Recently on Facebook someone asked what her "responsibility" is to try to find and notify the original parents of her deceased adoptive brother. Legally, of course, she has no responsibility. She felt torn knowing it was not her brother's desire to search and her adoptive parents would not be happy at all if the knew she was "interfering" in any way.
I shared my views as a mother of a twice lost child - first lost to adoption then deceased, and on behalf of the many mother I know of deceased children. We want to know! We deserve to know the truth.
At the very least anyone who knows of a deceased adopted should contact the agency and notify them so that could share that information with anyone who might come searching. Also, it is free to list the adoptees info on ISSR.

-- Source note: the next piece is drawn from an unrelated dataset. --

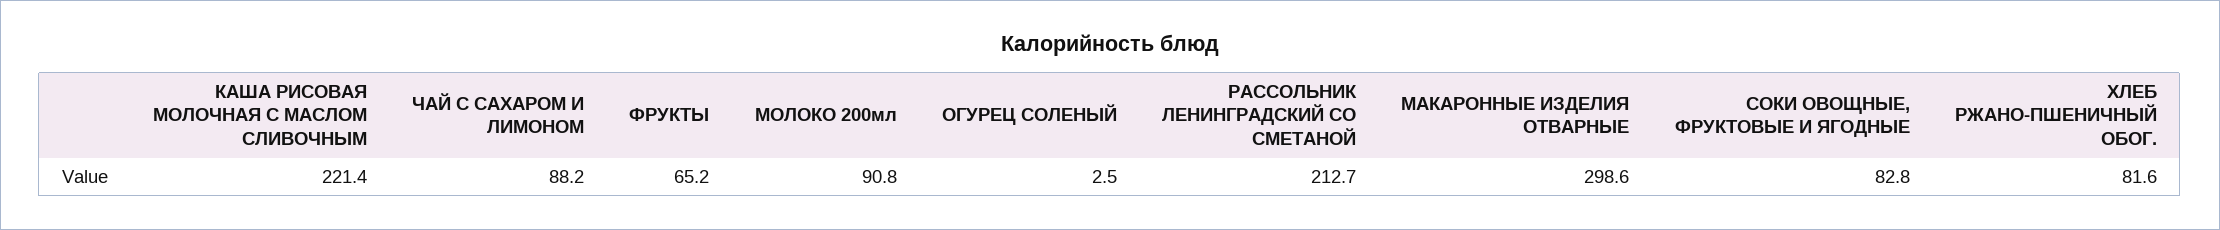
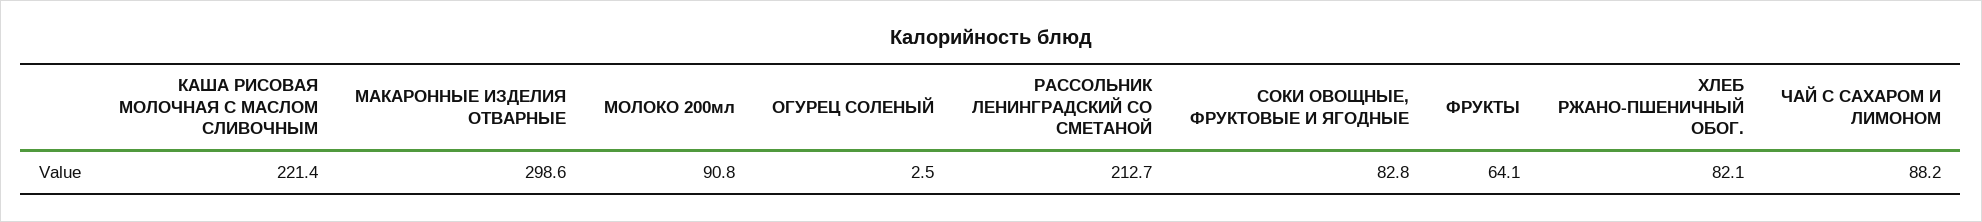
ФРУКТЫ: 65.2 -> 64.1
ХЛЕБ РЖАНО-ПШЕНИЧНЫЙ ОБОГ.: 81.6 -> 82.1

I suggested that this adoptee, additionally, conduct a search as she would do for herself. Find a search angel, and leave a message with the adoption agency for the parents to contact her, not the aps for more info, such as photos. I told her she could also put up a Facebook memorial page, add his name to TwiceLost.org...etc.
But she worried about her adoptive Mom having a "fit" and was is right, after all they were told the birth mother really didn't want him?
I replied reminding her that she does not know that her brother would not have eventually decided to search, or bene delighted to have been found.
I reminded her that whatever the agency told them may or may not be true, and even if true, people change. An "unwanted" child of a scarred 17-year-old could be a much sought after child of an adult mother - or a father who never even knew of his son's existence.
From the birth parent perspective it's a moral obligation to do everything you can to notify his family. To know this and not share it is immoral IMHO. A mother, or father, could be picturing him graduating, marrying, etc.
Mothers of MIAs will tell you that knowing, even knowing the worst, is better than not knowing. it is cruel to leave them hanging, fantasizing and wondering why their son is not seeking them out. if they don't care, no harm, no foul.
I suggested she consider that he may also have biological siblings who might want to know, and they did not give him away!
I told her she would be doing what is called in Hebrew, a mitzvah....allowing family to mourn their dead, to grieve, to put closure on their limbo loss and not forever be waiting and wondering. And, her a-mother never has to know. Her attitude is cruel and unnecessarily punitive.
I feel very strongly about this moral obligation of all who know of the death of an adoptee, especially adoptive parents. It is horrible that there is no legal notification made to birth family - a wrong that can be righted by individual notification.
Mothers of deceased adopted out children have been comforted by speaking to adoptive family members and especially by obtaining photos etc. They have already endured such horrific loss, why subject them to more, by denying them the truth?